I am currently controlling the login with a WebService in laravel using the following library: JWTAuth
Here is the method in laravel:
public function userAuth(Request $request)
{
$usuario = $request->input('usuario');
$password = $request->input('password');
$token = null;
try
{
if (!$token = JWTAuth::attempt(['usuario' => $usuario, 'password' => $password]))
{
$this->records = Array();
$this->message = 'Datos incorrectos';
$this->result = false;
$statusCode = 200;
$response = [
'message' => $this->message,
'result' => $this->result,
'records' => $this->records,
];
return response()->json($response, $statusCode);
}
else
{
$this->records = Auth::user();
$this->message = 'Autenticado exitosamente';
$this->result = true;
$statusCode = 200;
$response = [
'message' => $this->message,
'result' => $this->result,
'records' => $this->records,
];
return response()->json($response, $statusCode,compact('token'));
}
}
catch (JWTException $ex)
{
return response()->json(['error' => 'somthing_went_wrong'], 500);
}
}
If the user and password parameters are correct, assign a token:
{"message": "Autenticado exitosamente","result": true,"records": {
"id": 1,
"usuario": "admin",
"nombre": "Administrador",
"email": "[email protected]",
"idtipousuario": 1,
"telefono": 54203090,
"estado": 1,
"created_at": "2017-02-13 18:34:01",
"updated_at": "2017-02-13 18:34:01"}}
The WebService tests it in postman and the token returns it correctly in the header (Headers)
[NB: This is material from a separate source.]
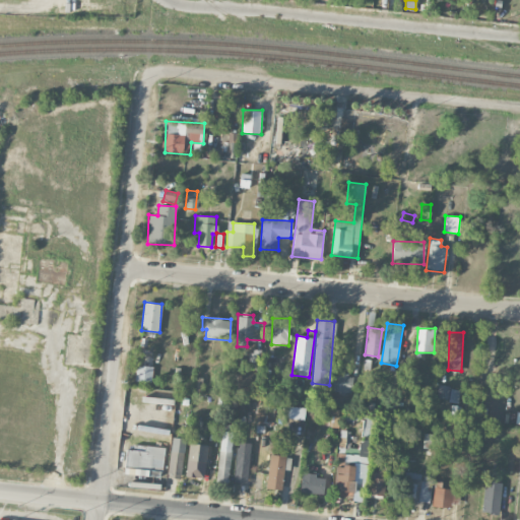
[(151,382),(153,366),(137,365),(135,381),(151,382)]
token →eyJ0eXAiOiJKV1QiLCJhbGciOiJIUzI1NiJ9.eyJzdWIiOjEsImlzcyI6Imh0dHA6XC9cL2xvY2FsaG9zdDo4MDhcL3Npc3RlbWFlcnBcL3B1YmxpY1wvd3NcL2xvZ2luSldUIiwiaWF0IjoxNDkxNzE1OTQwLCJleHAiOjE0OTE3MTk1NDAsIm5iZiI6MTQ5MTcxNTk0MCwianRpIjoiMDJkNDYwZWMxM2M1YjE5NDhjNjBmNzYxYWFmYTlmYzUifQ.lpAclBBP6QjH7b8E9ZnyQ09jrqVc4sS3gvo4LK0daAU
With Angularjs in the app.state.js file I have the following code where I control the public and private views in such a way that in the browser if the person is not logged in with their token, they will not be able to access any view other than the login:
.run(['$state', '$rootScope', function($state, $rootScope){
var token = 'token'; //Viene el Token
$rootScope.$on('$stateChangeStart', function(e, toState, toParams, fromState, fromParams) {
if (toState.module === 'private' && !token) {
console.log("Debe iniciar sesion");
$state.go('login');
e.preventDefault();
} else if (toState.module === 'public' && token) {
console.log("Contenido mostrado con credenciales correctas y token");
e.preventDefault();
$state.go('restricted.dashboard');
};
});
}
]);
The problem is that I do not know in what way I can use the token that comes in the WebService of the function run([]) and thus access the private routes if the token comes.